L'altruisme si caractéristique de leurs démarches entrepreneuriales est générosité et bienveillance, mais pas seulement ; il est aussi, qu'ils le veuillent ou non, intérêt. En effet, Cédric Villani alimente ses facultés de chercheur, des trésors qu'il cultive en enseignant, en escortant les travaux de ses élèves, en définissant la stratégie ou en manageant les équipes de l'Institut Henri Poincaré, en participant aux travaux d'avenir du système universitaire, en débattant dans un forum ici sur le progrès, la poésie, ou Catherine Ribeiro, là sur le fédéralisme européen, la créativité artistique chez les tribus autochtones d'Afrique, ou la sanctuarisation de la biodiversité.

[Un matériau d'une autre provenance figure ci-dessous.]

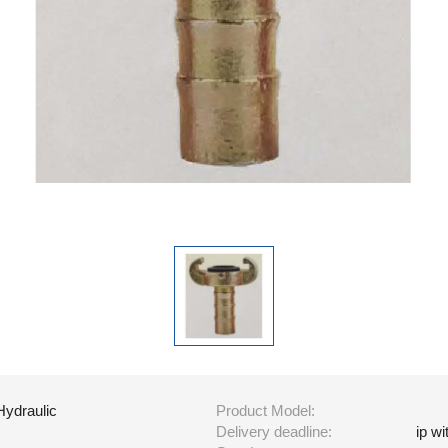
Hydraulic
Product Model:
Delivery deadline:
ip w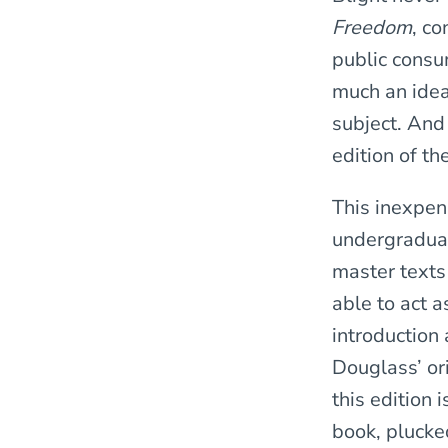
Freedom
, co
public consum
much an ideal
subject. And 
edition of th
This inexpen
undergraduat
master texts
able to act 
introduction
Douglass’ or
this edition 
book, plucked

De son côté, Daniel Kawka aurait-il de la sorte joué Parsifal ou Le Marteau sans tête, s'il n'avait fouillé avec autant d'abnégation - aussi loin au fond de lui mais aussi grâce à tout ce qui l'entoure - bien davantage que les seules partitions de Wagner et de Boulez : ce que sont le rôle, la mission, la vocation d'un chef d'orchestre ; ce qu'indique diriger une assemblée d'instruments et celle de femmes et d'hommes appelés à extraire un son individuel puis une matière et une émotion collectives ; ce que signifie la joie de créer une joie pour les spectateurs ; ce qu'implique aussi chercher, même traquer sans relâche les moyens de donner une existence concrète, une réalité à une aventure entrepreneuriale aussi singulière que peu marchande ?

Réciprocité

Simplement, l'un et l'autre sustentent leur art, fertilisent leur disposition viscérale à créer et innover, des nourritures puisées chez les autres, plus exactement proposées et données par les autres, c'est-à-dire que tous deux progressent dans la considération fondamentale et respectueuse qu'ils portent aux autres. Ils font leur le principe, inexpugnable, immarcescible, de la réciprocité. Réciprocité qui donne sens à leur trajectoire de bâtisseur et fait sens avec leurs valeurs, en d'autres termes leurs principes éthiques. En cela, est-on loin de ce qui compose le capital immatériel ?

Évidemment non, on est même dans le cœur du processus immatériel, puisque c'est de la relation de soi aux autres (les autres ayant pour noms managers, collègues, actionnaires, fournisseurs, clients, mais aussi environnement, éco-système, ressources naturelles) que dépend pour partie la qualité de la relation de soi à soi - dans laquelle s'épanouissent la capacité personnelle et la cohérence collective d'entreprendre, d'initier, de construire, et d'oser. Et réciproquement. Avec Cédric Villani et Daniel Kawka, on n'apprend guère sur les manifestations, la quantification, le chiffrage du capital immatériel - dont la Banque mondiale assure qu'il compose 86 % de l'économie française et 80 % de la valeur des entreprises cotées. Mais grâce à eux on en sait davantage sur l'essentiel : ce qui l'ensemence.